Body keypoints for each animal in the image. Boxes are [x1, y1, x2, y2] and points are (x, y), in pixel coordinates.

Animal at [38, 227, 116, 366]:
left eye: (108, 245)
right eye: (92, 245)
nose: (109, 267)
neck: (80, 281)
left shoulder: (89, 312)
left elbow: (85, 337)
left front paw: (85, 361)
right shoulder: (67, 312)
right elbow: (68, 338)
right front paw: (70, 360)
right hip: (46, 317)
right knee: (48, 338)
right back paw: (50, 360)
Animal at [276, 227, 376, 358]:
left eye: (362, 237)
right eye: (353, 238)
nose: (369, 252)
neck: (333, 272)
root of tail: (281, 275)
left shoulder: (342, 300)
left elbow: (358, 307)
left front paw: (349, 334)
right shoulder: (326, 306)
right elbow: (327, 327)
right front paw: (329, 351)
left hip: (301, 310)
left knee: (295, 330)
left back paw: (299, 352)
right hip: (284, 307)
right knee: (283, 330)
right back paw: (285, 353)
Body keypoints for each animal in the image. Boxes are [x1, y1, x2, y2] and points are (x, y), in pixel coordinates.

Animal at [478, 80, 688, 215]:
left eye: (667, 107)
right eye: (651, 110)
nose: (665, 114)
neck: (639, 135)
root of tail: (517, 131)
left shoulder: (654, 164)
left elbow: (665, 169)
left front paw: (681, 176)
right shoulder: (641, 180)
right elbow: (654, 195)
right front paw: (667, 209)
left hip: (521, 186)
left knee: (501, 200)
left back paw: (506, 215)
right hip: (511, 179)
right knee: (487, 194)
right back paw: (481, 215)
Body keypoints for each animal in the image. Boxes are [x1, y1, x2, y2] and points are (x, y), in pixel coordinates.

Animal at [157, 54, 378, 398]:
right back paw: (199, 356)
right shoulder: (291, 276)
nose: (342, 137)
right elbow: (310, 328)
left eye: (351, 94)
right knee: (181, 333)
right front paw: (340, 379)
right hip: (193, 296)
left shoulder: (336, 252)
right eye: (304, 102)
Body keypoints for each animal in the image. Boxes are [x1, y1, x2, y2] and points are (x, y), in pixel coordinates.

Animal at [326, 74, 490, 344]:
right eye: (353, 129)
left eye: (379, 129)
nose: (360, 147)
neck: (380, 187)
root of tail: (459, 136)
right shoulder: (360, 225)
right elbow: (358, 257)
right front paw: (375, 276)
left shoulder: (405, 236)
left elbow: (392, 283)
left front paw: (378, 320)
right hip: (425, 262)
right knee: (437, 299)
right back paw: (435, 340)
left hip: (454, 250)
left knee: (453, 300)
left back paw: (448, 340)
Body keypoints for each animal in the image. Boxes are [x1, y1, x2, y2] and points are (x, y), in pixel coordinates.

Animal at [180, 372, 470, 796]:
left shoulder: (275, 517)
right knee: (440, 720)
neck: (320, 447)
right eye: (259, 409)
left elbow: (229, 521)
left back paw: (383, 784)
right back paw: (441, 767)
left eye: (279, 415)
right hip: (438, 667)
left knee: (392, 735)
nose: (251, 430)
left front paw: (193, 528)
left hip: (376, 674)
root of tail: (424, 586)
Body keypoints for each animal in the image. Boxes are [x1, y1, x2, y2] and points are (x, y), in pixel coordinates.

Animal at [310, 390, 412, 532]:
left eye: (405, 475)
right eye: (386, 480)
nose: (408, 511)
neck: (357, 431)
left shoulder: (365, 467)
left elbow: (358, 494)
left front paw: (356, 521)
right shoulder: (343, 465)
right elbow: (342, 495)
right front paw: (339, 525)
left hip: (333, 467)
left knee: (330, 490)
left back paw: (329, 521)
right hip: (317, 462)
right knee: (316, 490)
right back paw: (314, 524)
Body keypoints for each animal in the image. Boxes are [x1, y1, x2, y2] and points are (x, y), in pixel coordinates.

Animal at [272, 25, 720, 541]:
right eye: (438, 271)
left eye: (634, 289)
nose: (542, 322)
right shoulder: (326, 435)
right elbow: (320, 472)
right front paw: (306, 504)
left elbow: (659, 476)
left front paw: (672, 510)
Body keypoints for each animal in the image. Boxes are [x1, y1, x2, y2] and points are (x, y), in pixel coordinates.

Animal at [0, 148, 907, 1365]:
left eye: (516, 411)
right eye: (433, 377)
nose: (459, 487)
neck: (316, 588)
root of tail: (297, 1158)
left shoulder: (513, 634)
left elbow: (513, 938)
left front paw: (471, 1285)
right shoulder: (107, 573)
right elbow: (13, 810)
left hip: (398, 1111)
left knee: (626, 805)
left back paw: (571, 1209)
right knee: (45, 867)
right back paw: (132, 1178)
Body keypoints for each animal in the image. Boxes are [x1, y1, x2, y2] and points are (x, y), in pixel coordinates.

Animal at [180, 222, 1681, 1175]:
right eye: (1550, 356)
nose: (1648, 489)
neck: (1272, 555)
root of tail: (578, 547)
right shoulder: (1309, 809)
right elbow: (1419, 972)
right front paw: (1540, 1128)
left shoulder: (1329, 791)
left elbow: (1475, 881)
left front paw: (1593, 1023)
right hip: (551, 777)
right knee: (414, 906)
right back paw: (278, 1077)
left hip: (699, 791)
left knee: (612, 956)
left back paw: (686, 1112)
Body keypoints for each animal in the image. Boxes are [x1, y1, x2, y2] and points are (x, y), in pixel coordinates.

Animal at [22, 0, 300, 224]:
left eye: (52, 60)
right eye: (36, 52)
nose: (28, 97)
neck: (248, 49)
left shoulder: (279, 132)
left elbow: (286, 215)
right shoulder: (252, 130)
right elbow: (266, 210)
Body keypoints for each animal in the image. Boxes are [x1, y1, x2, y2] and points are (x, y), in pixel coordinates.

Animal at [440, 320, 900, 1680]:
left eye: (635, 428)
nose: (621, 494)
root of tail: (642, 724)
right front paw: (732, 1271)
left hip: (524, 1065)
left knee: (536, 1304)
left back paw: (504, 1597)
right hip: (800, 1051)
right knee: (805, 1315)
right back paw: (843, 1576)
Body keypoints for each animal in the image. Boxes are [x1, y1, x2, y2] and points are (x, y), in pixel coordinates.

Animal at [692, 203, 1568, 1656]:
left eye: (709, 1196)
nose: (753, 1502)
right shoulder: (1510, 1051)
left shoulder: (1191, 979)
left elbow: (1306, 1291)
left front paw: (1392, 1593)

[Assignment]: For this exercise, please output exactly the lines above starting at the line with "right back paw: (314, 524)" and ending at the line with "neck: (248, 49)", ends included.

[Written answer]:
right back paw: (314, 524)
Body keypoints for each animal in the image. Boxes are [x1, y1, x2, y2] and points are (x, y), in pixel coordinates.

Animal at [272, 25, 720, 541]:
right eye: (438, 271)
left eye: (634, 289)
nose: (542, 322)
right shoulder: (326, 435)
right elbow: (320, 472)
right front paw: (306, 504)
left elbow: (659, 476)
left front paw: (672, 510)
Body keypoints for each animal in the image. Boxes are [x1, y1, x2, y2] and points are (x, y), in pixel coordinates.

Animal at [0, 148, 907, 1365]:
left eye: (516, 411)
right eye: (433, 377)
nose: (459, 487)
neck: (316, 588)
root of tail: (297, 1158)
left shoulder: (513, 634)
left elbow: (513, 938)
left front paw: (471, 1285)
right shoulder: (107, 573)
right elbow: (13, 810)
left hip: (398, 1111)
left knee: (626, 805)
left back paw: (571, 1209)
right knee: (45, 867)
right back paw: (132, 1178)
Body keypoints for each animal in the image. Boxes are [x1, y1, x2, y2] and points are (x, y), in pixel coordinates.

Animal at [180, 222, 1681, 1175]:
right eye: (1550, 356)
nose: (1648, 489)
neck: (1272, 555)
root of tail: (578, 547)
right shoulder: (1309, 809)
right elbow: (1419, 972)
right front paw: (1540, 1128)
left shoulder: (1329, 791)
left elbow: (1475, 881)
left front paw: (1593, 1023)
right hip: (551, 777)
right knee: (414, 906)
right back paw: (278, 1077)
left hip: (699, 791)
left knee: (612, 956)
left back paw: (686, 1112)
Body keypoints for each animal in the image. Boxes are [x1, y1, x2, y2] and points are (x, y), in pixel coordinates.

Animal at [22, 0, 300, 224]:
left eye: (52, 60)
right eye: (36, 52)
nose: (28, 97)
neck: (248, 49)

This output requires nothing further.